Lorsque deux créatrices d’exception se rencontrent, le fruit de leur collaboration ne peut être qu’un hymne à la beauté, à la profondeur culturelle, et à la mémoire d’une nation. C’est ce qu’a brillamment démontré l’émission Culture, l’autre regard, de Djawad Rostom Touati, qui a accueilli Majda Benchaabane, artiste peintre, et Selma Shergi, romancière, pour un échange passionnant autour de leur œuvre commune : Rais Hamidou, chevalier des mers.
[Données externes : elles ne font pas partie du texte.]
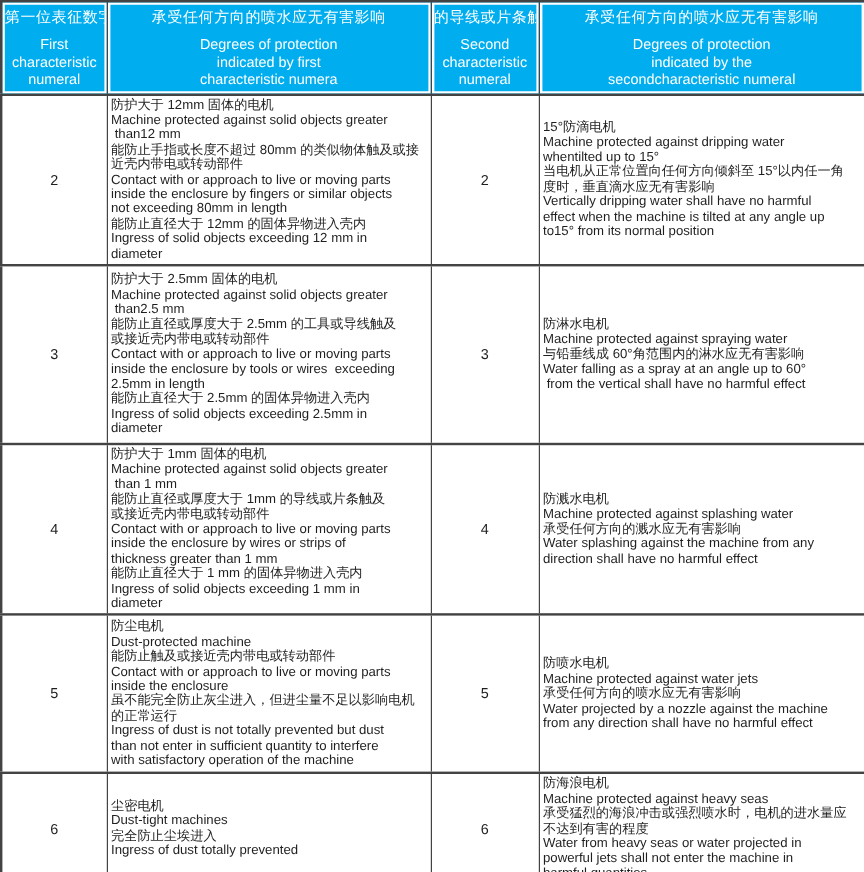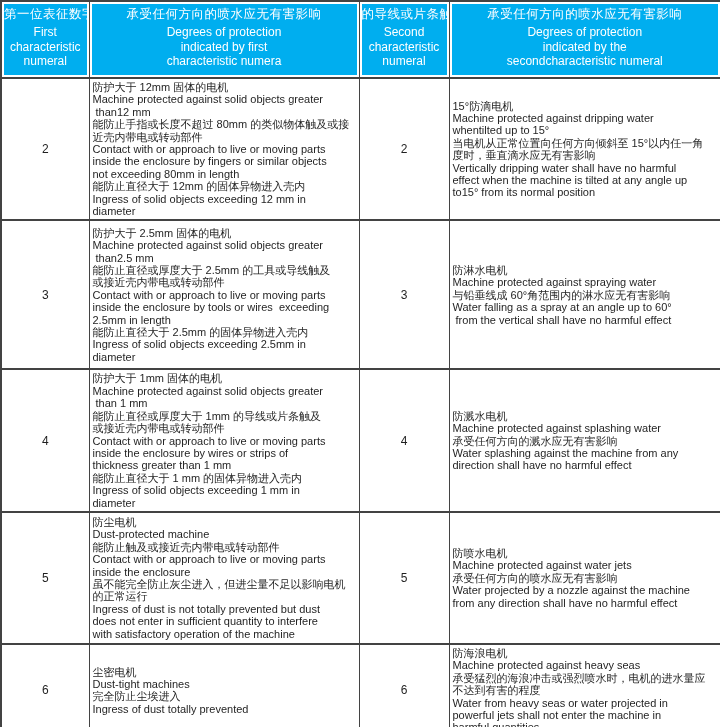--- a/index.html
+++ b/index.html
@@ -49,21 +49,21 @@
     text-align: center;
     letter-spacing: 0.5px;
     white-space: nowrap;
     overflow: hidden;
   }
   .hdr-en {
     font-size: 12px;
     line-height: 14.5px;
     text-align: center;
     white-space: pre-line;
-    margin-top: 3px;
+    margin-top: 8px;
   }
   
   td.num {
     text-align: center;
     vertical-align: middle;
     font-size: 12px;
   }
   td.desc {
     vertical-align: middle;
     padding: 2px 2px 2px 3px;
@@ -182,21 +182,21 @@
   <tr style="height: 132px;">
     <td class="num">5</td>
     <td class="desc">防尘电机
 Dust-protected machine
 能防止触及或接近壳内带电或转动部件
 Contact with or approach to live or moving parts
 inside the enclosure
 虽不能完全防止灰尘进入，但进尘量不足以影响电机
 的正常运行
 Ingress of dust is not totally prevented but dust
-does not enter in sufficient quantity to interfere
+than not enter in sufficient quantity to interfere
 with satisfactory operation of the machine</td>
     <td class="num">5</td>
     <td class="desc">防喷水电机
 Machine protected against water jets
 承受任何方向的喷水应无有害影响
 Water projected by a nozzle against the machine
 from any direction shall have no harmful effect</td>
   </tr>
 
   <tr style="height: 84px;">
Dès les premiers instants, l’émotion s’installe. Majda Benchaabane, dont le style unique, marqué par la fameuse spirale du Zintangle, exprime le mouvement, la vie, et une quête constante de sens, revient sur sa collaboration avec Selma. Leur rencontre, d’abord virtuelle, a très vite évolué vers un échange riche où l’art s’est mis au service de l’histoire. Majda a illustré avec passion la couverture du roman, ainsi qu’une scène clé, mêlant géométrie algérienne, couleurs du patrimoine, et formes évocatrices. Je trouve magnifique cette façon de rendre hommage à l’âme d’Alger, non seulement par la narration mais aussi par le regard artistique.
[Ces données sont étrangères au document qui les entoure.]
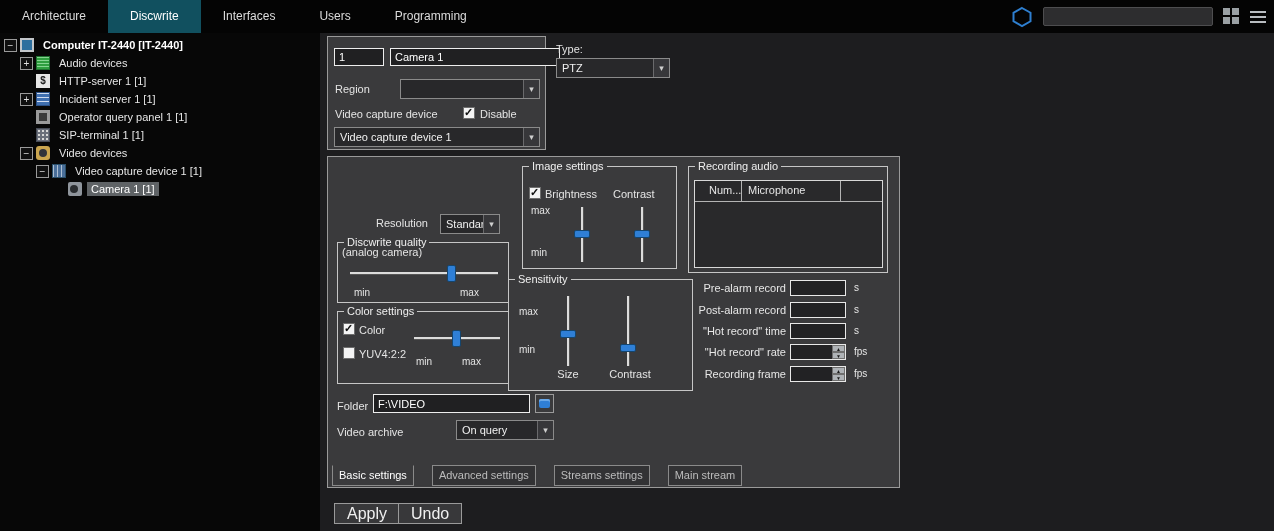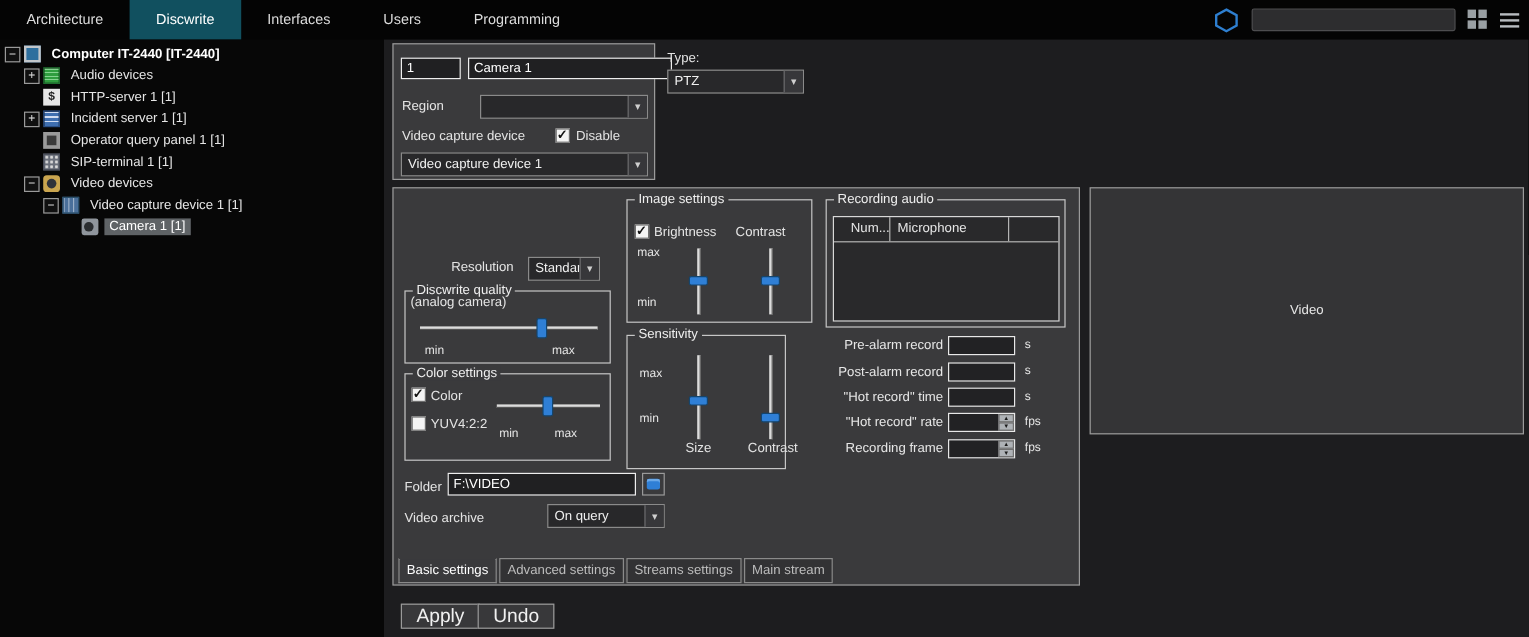--- a/index.html
+++ b/index.html
@@ -83,21 +83,21 @@
   .spin { position:absolute; left:174px; top:1px; width:13px; height:14px; display:flex; flex-direction:column; }
   .spin span { flex:1; background:#aeb2b6; border:1px solid #6f6f6f; position:relative; }
   .spin span::after { position:absolute; inset:0; text-align:center; font-size:5px; line-height:6px; color:#1a1a1a; }
   .spin .up::after { content:"\25B2"; }
   .spin .dn::after { content:"\25BC"; }
 
   .folder-btn { position:absolute; left:207px; top:237px; width:19px; height:19px; background:#3a3a3c; border:1px solid #9a9a9a; }
   .folder-btn::after { content:""; position:absolute; left:3px; top:4px; width:11px; height:9px; background:#2f7fd6; border-radius:2px; box-shadow:inset 0 2px 0 #6aa8e8; }
 
   .tabstrip { position:absolute; left:4px; bottom:1px; display:flex; }
-  .tab { padding:3px 6px 4px 6px; margin-right:2px; font-size:11px; color:#bcbcbc; border:1px solid #8a8a8a; background:#323234; }
+  .tab { padding:3px 6px 4px 6px; margin-right:18px; font-size:11px; color:#bcbcbc; border:1px solid #8a8a8a; background:#323234; }
   .tab.active { background:#3a3a3c; color:#fff; border-top-color:#3a3a3c; }
 
   .video-box { left:588px; top:123px; width:362px; height:206px; background:#343436; display:flex; align-items:center; justify-content:center; }
 
   .btn { position:absolute; top:470px; height:21px; background:#38383a; border:1px solid #9a9a9a; border-radius:0; color:#f0f0f0; font-size:16px; padding:0 12px; }
   .btn-apply { left:14px; }
   .btn-undo { left:78px; }
 </style>
 </head>
 <body>
@@ -243,21 +243,21 @@
         <div class="vslider" style="left:51px; top:40px; height:55px;">
           <div class="vs-track"></div>
           <div class="vs-handle" style="top:23px;"></div>
         </div>
         <div class="vslider" style="left:111px; top:40px; height:55px;">
           <div class="vs-track"></div>
           <div class="vs-handle" style="top:23px;"></div>
         </div>
       </div>
 
-      <div class="fs" style="left:194px; top:122px; width:133px; height:112px;">
+      <div class="fs" style="left:180px; top:122px; width:185px; height:112px;">
         <span class="legend">Sensitivity</span>
         <span class="lbl sm" style="left:10px; top:26px;">max</span>
         <span class="lbl sm" style="left:10px; top:64px;">min</span>
         <div class="vslider" style="left:51px; top:16px; height:70px;">
           <div class="vs-track"></div>
           <div class="vs-handle" style="top:34px;"></div>
         </div>
         <div class="vslider" style="left:111px; top:16px; height:70px;">
           <div class="vs-track"></div>
           <div class="vs-handle" style="top:48px;"></div>
@@ -322,20 +322,17 @@
       </div>
 
       <div class="tabstrip">
         <span class="tab active">Basic settings</span>
         <span class="tab">Advanced settings</span>
         <span class="tab">Streams settings</span>
         <span class="tab">Main stream</span>
       </div>
     </div>
 
-    <div class="panel video-box">
-      <span>Video</span>
-    </div>
 
     <button class="btn btn-apply">Apply</button>
     <button class="btn btn-undo">Undo</button>
   </div>
 </div>
 
 </body></html>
Le roman, quant à lui, retrace la vie héroïque de Rais Hamidou, figure emblématique de la marine algérienne avant la colonisation. Pour Selma, ce projet est né d’un besoin viscéral de comprendre son identité. Son roman, initialement écrit en anglais et traduit par ses soins en français, est une œuvre de résistance intellectuelle, une plongée dans un passé glorieux trop souvent éclipsé. J’ai été particulièrement touché par cette volonté de redonner à l’Algérie son histoire précoloniale, en la rendant vivante, vibrante, accessible.
Rais Hamidou, c’est l’archétype du héros : courageux, stratège, aimé de son peuple et respecté même de ses ennemis. Le roman ne se limite pas aux faits historiques. Il insuffle une dimension humaine, notamment à travers l’histoire d’amour avec Mariam, une femme forte, médecin autodidacte, symbole de la femme algérienne qui soutient, qui soigne, qui résiste. Selma a enrichi l’histoire par des éléments de fiction, mais toujours avec la volonté de rester fidèle à l’esprit de l’époque. Ce mélange de réalité et d’imaginaire, maîtrisé avec finesse, donne à ce roman une profondeur rare.
Un passage marquant de l’émission a évoqué un lien fascinant entre art et mathématiques. Majda, à travers ses ateliers de motifs géométriques, fait découvrir à ses participants que la créativité naît aussi des contraintes. Dessiner à partir d’un point, suivre des étapes précises, puis s’en libérer, c’est une façon unique de stimuler l’intelligence visuelle et intuitive. Je trouve cela profondément juste : l’art n’est pas l’ennemi des mathématiques, il en est parfois l’extension poétique. Le mouvement des spirales, la précision des formes, tout cela parle aussi à notre logique, autant qu’à notre imagination.
Au-delà du roman, l’émission s’est aussi penchée sur la pratique artistique de Majda. Ses ateliers, espaces de créativité et de transmission, sont autant de lieux où chacun, adulte ou enfant, peut se reconnecter à son potentiel créatif, loin des carcans logico-mathématiques du système éducatif. Majda y insuffle un esprit de liberté, de mouvement, fidèle à ses spirales, et invite les participants à se découvrir eux-mêmes. Ce que j’admire ici, c’est la capacité de l’art à devenir un levier d’émancipation personnelle, une forme subtile mais puissante de thérapie par la création.
L’émission s’est conclue sur l’importance de se réapproprier notre histoire, de la transmettre, et de la faire vivre par tous les moyens possibles : littérature, peinture, cinéma. Selma, Majda, chacune dans son domaine, œuvre avec talent à cette mission. Leur travail commun sur Rais Hamidou est une promesse. Celle que l’Algérie, la bien gardée, continue de briller par la voix de ses enfants.